Em Caxias, cidade mais populosa da microrregião Caxias e Hortênsias, a situação mais grave também é quanto a demanda por cirurgias na área. O município necessita de 1.190 por mês, mas a oferta é de 15% desse total, com 183 procedimentos realizados mensalmente. De acordo com a Secretaria de Saúde do município, para atender a necessidade da cidade, seria preciso disponibilizar 720 consultas para avaliação cirúrgica a cada mês, mas são atendidas 400.

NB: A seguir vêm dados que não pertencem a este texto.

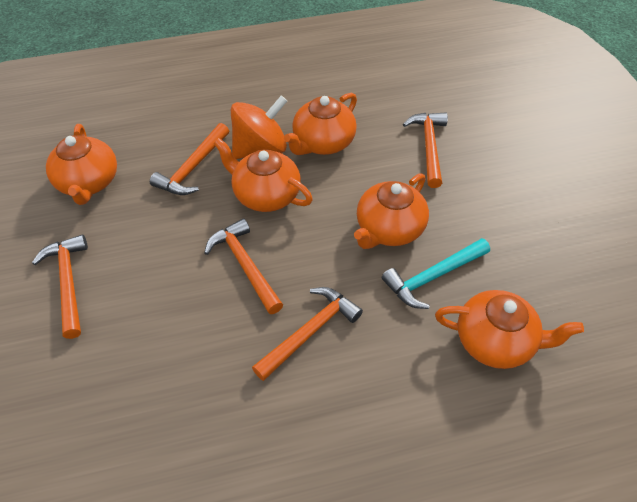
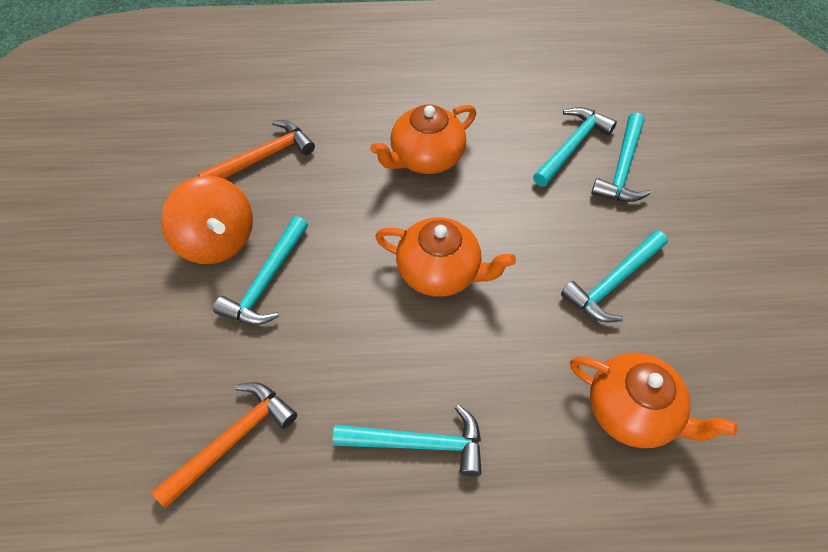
orange hammer: 5 -> 2
orange teapot: 5 -> 3
turquoise hammer: 1 -> 5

São Carlos deve começar a receber pacientes até o final do ano
A habilitação do Hospital São Carlos pelo Ministério da Saúde para casos de alta complexidade nas áreas de traumatologia e ortopedia pelo SUS ocorreu no dia 20 de setembro, mas a negociação era feita desde 2015. A instituição atenderá pacientes dos 34 municípios das microrregiões Vinhedos e Basalto (22) e Uva e Vales (12). O hospital também vai absorver os atendimentos de urgência e emergência nessa área, que atualmente estão a cargo do Hospital Pompéia, em Caxias do Sul. A diretoria do Pompéia afirma que o hospital não tem condições técnicas de atender toda a demanda e considera que o valor pago pelo SUS não é suficiente para cobrir os custos.

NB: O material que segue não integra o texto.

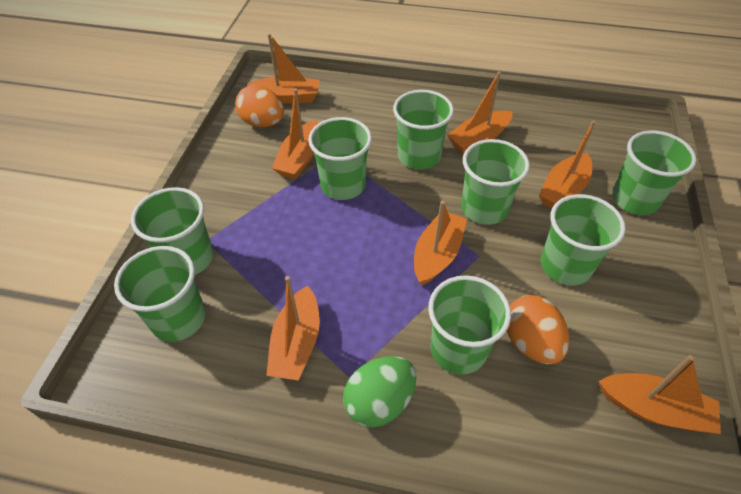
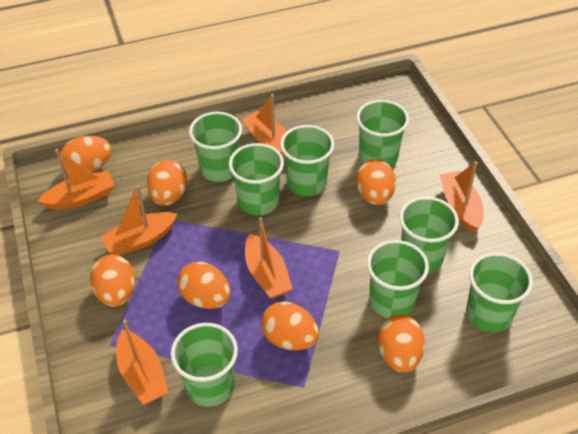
green egg: 1 -> 0
orange boat: 7 -> 6
orange egg: 2 -> 7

A expectativa é que os primeiros pacientes comecem a ser atendidos no São Carlos até o final do ano.
– Ficamos muito contentes com essa habilitação. As filas vão começar a andar, porque temos uma demanda represada muito grande desde 2015 quando estamos nessas tratativas, mas sabemos que este não é um problema que irá se resolver em dois ou três meses – declarou a coordenadora.

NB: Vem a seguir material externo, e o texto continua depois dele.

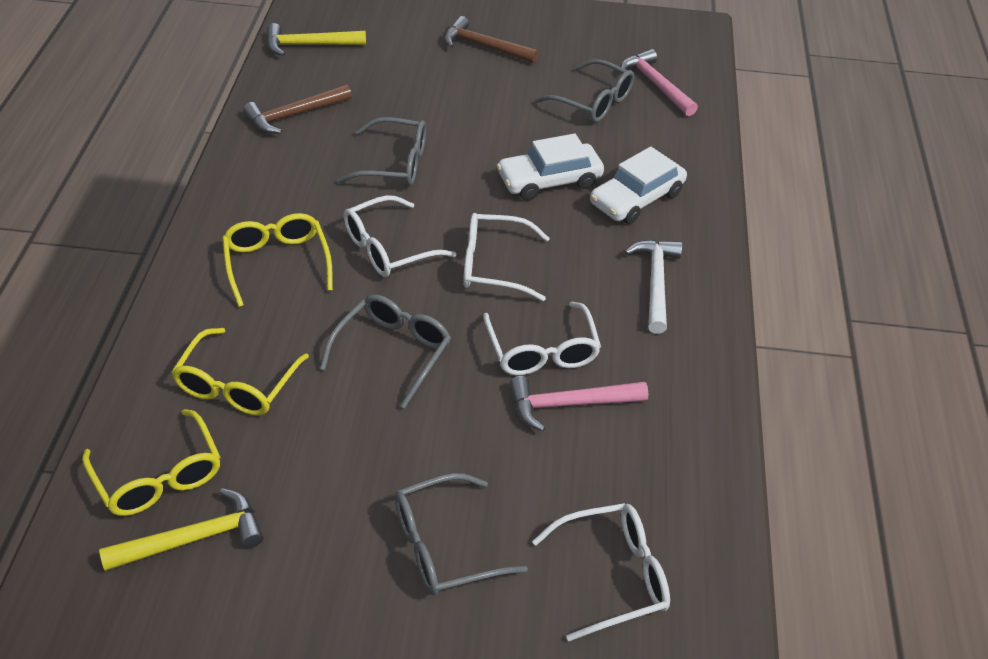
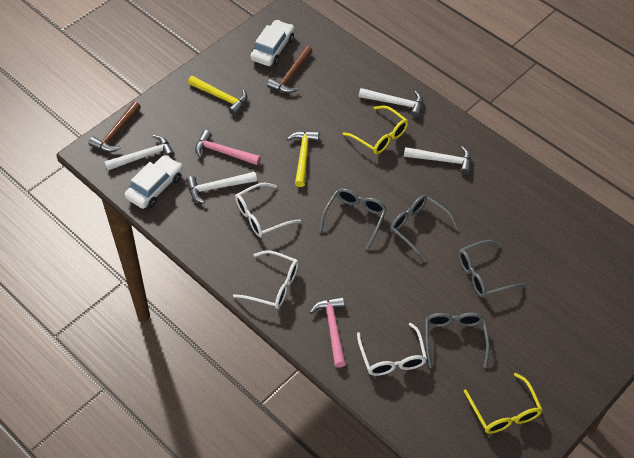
white glasses: 4 -> 3
white hammer: 1 -> 4
yellow glasses: 3 -> 2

A titular da 5ª Coordenadoria Regional de Saúde (CRS) do Estado, Tatiane Misturini Fiorio, informou que, após a habilitação, União e Estado estão providenciando o redirecionamento das verbas até então destinadas para Caxias e que passarão para Farroupilha. Esses trâmites seguem simultaneamente nas duas esferas. Já no âmbito municipal, as prefeituras que já tiveram a Lei de Diretrizes Orçamentárias para o ano que vem aprovadas pelos legislativos terão que fazer readequações, incluindo a verba que deverá ser destinada para Farroupilha, e obter nova aprovação das Câmaras. O valor é de R$ 0,28 por habitante.
No total, o hospital ofertará 133 tipos de procedimentos na área. Para isso, será repassado mensalmente R$ 140 mil por parte do Ministério da Saúde, R$ 140 mil por parte do Estado, além dos recursos dos municípios.
O Hospital Pompéia continuará respondendo pela alta complexidade para as 15 cidades das microrregiões Caxias e Hortênsias e Campos de Cima da Serra. Os recursos referentes a estes atendimentos seguirão sendo repassados a Caxias, lembrando que são os municípios que formalizam os contratos com os hospitais.
*Colaboraram Diego Mandarino e Roberto Peruzzo.